(Extract Opens)

(This code will be part of my DrupalCamp NYC session on A Developer's Toolkit of Productivity Hacks.)
I had to do a brute-force deployment today, synchronizing functionality and content in 2 directions between a development and live site that split months ago. So I needed to see exactly what changed on each site's database to plan the deployment process. This scriptlet, run on the server with both sites, helped a lot.
(You'll want to do all this from a directory outside the webroot because you don't want the public to download SQL dumps.)
• Set up shortcuts to each site, as user 'admin', passing all prompts (not crucial for the rest but generally useful):
DEV="drush --root=/path/to/dev/site -u admin -y "
PROD="drush --root=/path/to/live/site -u admin -y "
• Make shortcuts to mysqldump each site's database, sorting by primary key and with full insert's - so each record is its own line and can be matched to the other. (You can use $DEV sql-connect and $PROD sql-connect, and copy/paste from there:
PRODDUMP="mysqldump --order-by-primary --skip-extended-insert -hHOST -uUSER -pPASS PRODDB "
DEVDUMP="mysqldump --order-by-primary --skip-extended-insert -hHOST -uUSER -pPASS DEVDB "
• Now get a list of all your tables. (This assumes one site has a more complete set):
$DEV sql-query "show tables" > tables.log
(Alternately, you could do this for both tables by combining them with >>, piping (|) to uniq and back to the file, for the full list from both sides.)
• Now get each table from development and production, and diff them. (The semicolons allow this to be consolidated to 1 line; I separate it here for readability.)

(Extract Closes)
(Extracted entries Opens)

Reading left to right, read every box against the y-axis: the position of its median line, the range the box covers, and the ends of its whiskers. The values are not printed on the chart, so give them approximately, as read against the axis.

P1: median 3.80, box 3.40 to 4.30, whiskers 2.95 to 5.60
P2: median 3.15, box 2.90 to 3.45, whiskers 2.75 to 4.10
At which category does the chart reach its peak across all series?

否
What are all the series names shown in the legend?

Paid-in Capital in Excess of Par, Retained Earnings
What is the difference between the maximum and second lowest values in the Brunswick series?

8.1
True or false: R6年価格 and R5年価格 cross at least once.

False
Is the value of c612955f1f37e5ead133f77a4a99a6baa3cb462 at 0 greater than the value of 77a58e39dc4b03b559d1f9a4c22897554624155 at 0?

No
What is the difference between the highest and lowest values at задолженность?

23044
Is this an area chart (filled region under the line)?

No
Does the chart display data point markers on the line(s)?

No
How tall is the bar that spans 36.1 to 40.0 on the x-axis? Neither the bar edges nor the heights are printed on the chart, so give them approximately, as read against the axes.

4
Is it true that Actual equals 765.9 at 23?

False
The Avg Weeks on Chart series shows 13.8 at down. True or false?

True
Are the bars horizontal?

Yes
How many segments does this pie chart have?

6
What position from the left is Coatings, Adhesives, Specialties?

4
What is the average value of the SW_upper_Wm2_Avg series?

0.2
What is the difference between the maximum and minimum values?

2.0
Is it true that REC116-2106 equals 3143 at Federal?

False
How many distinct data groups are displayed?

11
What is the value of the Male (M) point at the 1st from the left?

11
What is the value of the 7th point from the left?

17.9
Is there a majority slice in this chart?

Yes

(Extracted entries Closes)

> _Problem A_
List every shell variable name that the post on comparing development and live site databases defines as a shortcut.
> _Problem B_
Continue the post on comparing development and live site databases, starting after its last sentence.

> _Task result A_
DEV, PROD, PRODDUMP, DEVDUMP

> _Task result B_
mkdir tables;
cat tables.log | while read TABLE; do
$DEVDUMP $TABLE > tables/${TABLE}-dev.sql;
$PRODDUMP $TABLE > tables/${TABLE}-prod.sql;
diff -u tables/${TABLE}-prod.sql tables/${TABLE}-dev.sql > tables/${TABLE}.diff;
echo "Done with $TABLE";
done
• Now delete the files with no differences, they're just clutter. Those seemed to be 10 lines long, so I useD that as the magic number:
cat tables.log | while read TABLE; do
LCOUNT=`cat tables/${TABLE}.diff | wc -l`;
echo "$TABLE : $LCOUNT";
if [[ $LCOUNT -lt 11 ]]; then
rm tables/${TABLE}.diff && rm tables/${TABLE}-dev.sql && rm tables/${TABLE}-prod.sql && echo "DELETED $TABLE";
fi;
done
You can probably also ignore the cache and session tables. But this will give you a good view of what nodes, variables, users, and so on have changed.
If anyone wants to turn this into a Drush plugin (a la drush sql-diff PROD DEV --destination=tables), please do!
What kind of hacks, shortcuts, and tricks do you use in your development workflow? Let me know so I can include them in the session!